Turn the stretch of the items that opens with the line containing "collector number: 920" and closes with the line containing "collectors: F. C. Seymour & J. T. Atwood", both of those lines included, into a JSON list of strings with one string per line and any blank lines left out. Include no other lines.

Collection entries
>> start

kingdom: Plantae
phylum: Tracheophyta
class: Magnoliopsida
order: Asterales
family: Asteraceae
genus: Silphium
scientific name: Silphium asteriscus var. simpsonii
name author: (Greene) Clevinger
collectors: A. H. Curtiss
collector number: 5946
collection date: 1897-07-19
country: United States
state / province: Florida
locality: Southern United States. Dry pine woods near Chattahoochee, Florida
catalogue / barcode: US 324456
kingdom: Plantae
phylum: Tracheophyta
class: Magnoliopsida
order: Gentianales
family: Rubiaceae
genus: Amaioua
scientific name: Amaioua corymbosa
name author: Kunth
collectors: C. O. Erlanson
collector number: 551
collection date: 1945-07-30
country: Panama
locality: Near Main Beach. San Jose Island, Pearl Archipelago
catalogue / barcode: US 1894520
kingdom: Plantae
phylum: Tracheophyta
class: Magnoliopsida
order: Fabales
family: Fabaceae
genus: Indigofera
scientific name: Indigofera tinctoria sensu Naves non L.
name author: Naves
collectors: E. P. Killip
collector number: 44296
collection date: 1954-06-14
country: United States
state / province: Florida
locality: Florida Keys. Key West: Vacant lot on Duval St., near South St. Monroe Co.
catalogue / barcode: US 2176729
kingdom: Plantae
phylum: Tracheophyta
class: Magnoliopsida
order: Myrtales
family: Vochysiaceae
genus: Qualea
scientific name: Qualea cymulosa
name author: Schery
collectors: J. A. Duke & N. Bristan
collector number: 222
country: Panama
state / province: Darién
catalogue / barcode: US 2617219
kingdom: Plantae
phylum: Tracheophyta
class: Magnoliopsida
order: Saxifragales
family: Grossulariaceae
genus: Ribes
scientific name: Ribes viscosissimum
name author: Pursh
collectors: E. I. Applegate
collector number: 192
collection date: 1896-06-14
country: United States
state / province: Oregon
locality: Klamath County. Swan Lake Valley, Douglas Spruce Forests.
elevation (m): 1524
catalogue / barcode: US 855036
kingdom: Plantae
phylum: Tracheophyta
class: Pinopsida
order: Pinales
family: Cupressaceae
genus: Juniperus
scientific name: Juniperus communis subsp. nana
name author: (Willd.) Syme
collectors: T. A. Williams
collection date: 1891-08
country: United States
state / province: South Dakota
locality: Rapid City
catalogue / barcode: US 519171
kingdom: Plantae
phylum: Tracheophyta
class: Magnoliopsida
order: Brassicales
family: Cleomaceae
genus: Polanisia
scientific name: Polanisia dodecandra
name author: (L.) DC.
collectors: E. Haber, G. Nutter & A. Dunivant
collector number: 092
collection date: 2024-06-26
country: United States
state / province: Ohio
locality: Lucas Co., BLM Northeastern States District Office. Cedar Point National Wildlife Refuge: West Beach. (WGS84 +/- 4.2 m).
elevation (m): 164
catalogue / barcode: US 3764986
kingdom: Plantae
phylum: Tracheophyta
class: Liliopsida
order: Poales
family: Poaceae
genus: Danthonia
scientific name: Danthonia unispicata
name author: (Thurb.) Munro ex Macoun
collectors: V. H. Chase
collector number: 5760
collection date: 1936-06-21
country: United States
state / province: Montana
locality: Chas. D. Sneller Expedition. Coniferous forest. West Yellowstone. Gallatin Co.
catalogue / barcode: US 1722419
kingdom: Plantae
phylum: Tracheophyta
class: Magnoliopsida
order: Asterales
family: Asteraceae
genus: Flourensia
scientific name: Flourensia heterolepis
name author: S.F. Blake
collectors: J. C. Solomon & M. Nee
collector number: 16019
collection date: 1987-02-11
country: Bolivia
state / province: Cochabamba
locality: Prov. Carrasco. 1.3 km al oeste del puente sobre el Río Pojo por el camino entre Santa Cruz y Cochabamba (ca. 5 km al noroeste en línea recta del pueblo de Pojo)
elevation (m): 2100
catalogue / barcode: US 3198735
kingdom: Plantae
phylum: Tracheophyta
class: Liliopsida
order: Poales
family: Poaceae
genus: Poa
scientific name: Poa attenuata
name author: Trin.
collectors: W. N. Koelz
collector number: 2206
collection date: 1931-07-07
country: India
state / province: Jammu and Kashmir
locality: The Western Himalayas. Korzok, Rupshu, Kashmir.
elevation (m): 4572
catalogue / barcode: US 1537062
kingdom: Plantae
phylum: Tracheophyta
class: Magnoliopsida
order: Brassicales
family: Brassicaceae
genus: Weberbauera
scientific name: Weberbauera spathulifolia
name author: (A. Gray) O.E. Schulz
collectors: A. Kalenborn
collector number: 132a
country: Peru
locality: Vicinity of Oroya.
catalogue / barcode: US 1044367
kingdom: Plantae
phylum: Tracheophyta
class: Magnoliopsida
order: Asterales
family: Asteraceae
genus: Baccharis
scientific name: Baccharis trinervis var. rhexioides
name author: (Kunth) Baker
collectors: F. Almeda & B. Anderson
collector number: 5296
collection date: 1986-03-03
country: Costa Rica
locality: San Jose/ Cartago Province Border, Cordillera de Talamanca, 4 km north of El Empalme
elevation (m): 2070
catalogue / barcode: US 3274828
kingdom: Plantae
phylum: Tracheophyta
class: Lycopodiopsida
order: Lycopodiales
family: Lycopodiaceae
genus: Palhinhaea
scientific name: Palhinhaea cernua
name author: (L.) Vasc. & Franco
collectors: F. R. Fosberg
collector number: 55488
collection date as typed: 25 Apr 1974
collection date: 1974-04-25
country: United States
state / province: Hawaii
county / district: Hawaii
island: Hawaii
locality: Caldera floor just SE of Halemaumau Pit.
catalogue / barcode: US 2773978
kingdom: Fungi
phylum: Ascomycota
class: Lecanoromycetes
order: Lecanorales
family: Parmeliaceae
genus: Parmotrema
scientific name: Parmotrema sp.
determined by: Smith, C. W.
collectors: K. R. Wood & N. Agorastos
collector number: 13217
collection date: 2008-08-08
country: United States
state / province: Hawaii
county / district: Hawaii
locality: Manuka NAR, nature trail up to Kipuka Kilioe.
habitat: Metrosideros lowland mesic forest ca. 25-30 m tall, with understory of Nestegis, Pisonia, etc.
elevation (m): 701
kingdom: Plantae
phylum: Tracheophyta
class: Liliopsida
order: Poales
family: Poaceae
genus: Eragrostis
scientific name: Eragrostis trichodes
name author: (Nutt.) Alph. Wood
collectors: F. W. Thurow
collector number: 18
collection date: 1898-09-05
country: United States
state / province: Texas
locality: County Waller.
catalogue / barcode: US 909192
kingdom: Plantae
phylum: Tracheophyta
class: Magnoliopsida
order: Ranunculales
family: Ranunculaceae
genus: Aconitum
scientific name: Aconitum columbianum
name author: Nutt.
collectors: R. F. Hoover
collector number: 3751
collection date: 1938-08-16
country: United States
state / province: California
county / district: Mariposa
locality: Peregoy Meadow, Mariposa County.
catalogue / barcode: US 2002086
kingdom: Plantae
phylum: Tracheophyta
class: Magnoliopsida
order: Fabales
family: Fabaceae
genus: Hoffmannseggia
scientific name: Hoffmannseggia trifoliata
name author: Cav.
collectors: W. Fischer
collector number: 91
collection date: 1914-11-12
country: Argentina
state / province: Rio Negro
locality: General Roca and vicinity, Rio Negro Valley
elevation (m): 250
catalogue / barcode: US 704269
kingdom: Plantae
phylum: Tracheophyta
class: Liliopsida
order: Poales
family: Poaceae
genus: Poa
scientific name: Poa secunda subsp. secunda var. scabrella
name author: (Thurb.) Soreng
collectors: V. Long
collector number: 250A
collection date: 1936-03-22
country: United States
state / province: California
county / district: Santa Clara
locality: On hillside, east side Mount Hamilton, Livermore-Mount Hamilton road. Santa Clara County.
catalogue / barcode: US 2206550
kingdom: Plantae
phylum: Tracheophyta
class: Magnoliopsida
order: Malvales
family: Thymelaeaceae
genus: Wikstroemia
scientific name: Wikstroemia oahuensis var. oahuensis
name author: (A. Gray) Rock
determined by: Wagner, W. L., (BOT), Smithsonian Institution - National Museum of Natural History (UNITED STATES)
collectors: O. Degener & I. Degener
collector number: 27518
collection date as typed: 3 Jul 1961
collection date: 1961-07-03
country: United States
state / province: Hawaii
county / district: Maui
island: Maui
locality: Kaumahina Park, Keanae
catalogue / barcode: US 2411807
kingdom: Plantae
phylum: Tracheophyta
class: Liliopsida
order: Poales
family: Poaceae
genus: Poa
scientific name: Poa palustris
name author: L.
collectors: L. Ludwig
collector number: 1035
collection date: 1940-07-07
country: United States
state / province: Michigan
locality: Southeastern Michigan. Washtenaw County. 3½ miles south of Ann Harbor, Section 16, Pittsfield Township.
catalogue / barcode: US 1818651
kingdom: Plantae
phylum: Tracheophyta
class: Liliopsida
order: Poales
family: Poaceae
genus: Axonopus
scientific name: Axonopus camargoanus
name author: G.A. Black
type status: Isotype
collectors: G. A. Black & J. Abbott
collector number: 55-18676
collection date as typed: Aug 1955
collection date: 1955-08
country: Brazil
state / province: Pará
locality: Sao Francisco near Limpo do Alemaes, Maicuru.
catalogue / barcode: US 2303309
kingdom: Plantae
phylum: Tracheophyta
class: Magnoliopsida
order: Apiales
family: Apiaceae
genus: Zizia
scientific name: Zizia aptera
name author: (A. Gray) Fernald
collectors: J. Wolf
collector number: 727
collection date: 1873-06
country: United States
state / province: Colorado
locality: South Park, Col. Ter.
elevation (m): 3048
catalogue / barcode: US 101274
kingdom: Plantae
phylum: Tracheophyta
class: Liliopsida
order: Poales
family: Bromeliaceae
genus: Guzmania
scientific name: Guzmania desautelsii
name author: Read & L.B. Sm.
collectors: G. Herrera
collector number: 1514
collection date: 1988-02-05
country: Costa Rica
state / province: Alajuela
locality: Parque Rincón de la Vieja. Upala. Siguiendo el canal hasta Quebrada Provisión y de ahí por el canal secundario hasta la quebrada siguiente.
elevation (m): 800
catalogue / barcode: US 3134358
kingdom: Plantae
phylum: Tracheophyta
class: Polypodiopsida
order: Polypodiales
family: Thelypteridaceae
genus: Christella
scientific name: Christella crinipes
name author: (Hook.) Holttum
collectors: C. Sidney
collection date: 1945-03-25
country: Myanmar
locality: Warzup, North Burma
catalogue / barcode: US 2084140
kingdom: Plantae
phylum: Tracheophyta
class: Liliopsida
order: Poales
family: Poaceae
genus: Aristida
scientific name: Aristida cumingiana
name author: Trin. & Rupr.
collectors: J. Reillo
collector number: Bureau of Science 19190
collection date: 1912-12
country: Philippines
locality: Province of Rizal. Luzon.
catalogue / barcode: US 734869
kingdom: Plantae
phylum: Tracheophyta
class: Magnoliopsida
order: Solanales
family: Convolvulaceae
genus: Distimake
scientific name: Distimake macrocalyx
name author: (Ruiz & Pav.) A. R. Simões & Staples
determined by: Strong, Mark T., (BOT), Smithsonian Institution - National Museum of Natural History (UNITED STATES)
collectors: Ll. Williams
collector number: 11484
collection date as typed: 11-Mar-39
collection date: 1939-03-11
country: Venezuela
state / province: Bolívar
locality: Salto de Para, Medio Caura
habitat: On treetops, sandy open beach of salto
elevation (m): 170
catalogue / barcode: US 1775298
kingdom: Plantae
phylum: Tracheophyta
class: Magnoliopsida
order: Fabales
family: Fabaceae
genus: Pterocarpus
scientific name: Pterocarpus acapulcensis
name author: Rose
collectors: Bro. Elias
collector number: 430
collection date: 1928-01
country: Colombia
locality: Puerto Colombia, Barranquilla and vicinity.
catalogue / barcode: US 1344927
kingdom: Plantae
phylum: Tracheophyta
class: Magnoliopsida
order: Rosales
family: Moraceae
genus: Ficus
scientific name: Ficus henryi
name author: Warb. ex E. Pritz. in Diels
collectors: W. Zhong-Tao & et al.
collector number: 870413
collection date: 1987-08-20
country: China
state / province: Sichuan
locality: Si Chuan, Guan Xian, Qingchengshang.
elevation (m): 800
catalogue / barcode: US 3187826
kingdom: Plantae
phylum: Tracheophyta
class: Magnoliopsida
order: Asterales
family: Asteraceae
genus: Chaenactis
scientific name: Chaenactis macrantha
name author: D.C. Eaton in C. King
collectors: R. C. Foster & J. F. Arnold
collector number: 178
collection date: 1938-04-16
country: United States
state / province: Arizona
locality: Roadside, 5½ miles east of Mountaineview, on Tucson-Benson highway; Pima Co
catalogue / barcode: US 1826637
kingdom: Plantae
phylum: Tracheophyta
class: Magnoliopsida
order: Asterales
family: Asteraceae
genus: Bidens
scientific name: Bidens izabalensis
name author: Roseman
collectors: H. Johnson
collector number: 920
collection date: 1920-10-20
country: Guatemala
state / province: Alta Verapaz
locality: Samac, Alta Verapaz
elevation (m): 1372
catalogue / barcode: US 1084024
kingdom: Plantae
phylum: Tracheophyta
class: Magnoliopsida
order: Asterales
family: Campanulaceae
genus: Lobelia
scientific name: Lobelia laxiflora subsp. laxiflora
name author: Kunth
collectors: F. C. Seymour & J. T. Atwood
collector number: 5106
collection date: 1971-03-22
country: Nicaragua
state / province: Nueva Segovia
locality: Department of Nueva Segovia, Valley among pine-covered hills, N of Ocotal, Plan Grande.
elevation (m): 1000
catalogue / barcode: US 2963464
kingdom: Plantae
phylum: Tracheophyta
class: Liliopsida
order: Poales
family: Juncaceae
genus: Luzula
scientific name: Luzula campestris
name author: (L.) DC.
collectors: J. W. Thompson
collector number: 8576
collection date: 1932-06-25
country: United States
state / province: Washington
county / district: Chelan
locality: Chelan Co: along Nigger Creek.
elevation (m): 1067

>> end

FULL RESPONSE
[
  "collector number: 920",
  "collection date: 1920-10-20",
  "country: Guatemala",
  "state / province: Alta Verapaz",
  "locality: Samac, Alta Verapaz",
  "elevation (m): 1372",
  "catalogue / barcode: US 1084024",
  "kingdom: Plantae",
  "phylum: Tracheophyta",
  "class: Magnoliopsida",
  "order: Asterales",
  "family: Campanulaceae",
  "genus: Lobelia",
  "scientific name: Lobelia laxiflora subsp. laxiflora",
  "name author: Kunth",
  "collectors: F. C. Seymour & J. T. Atwood"
]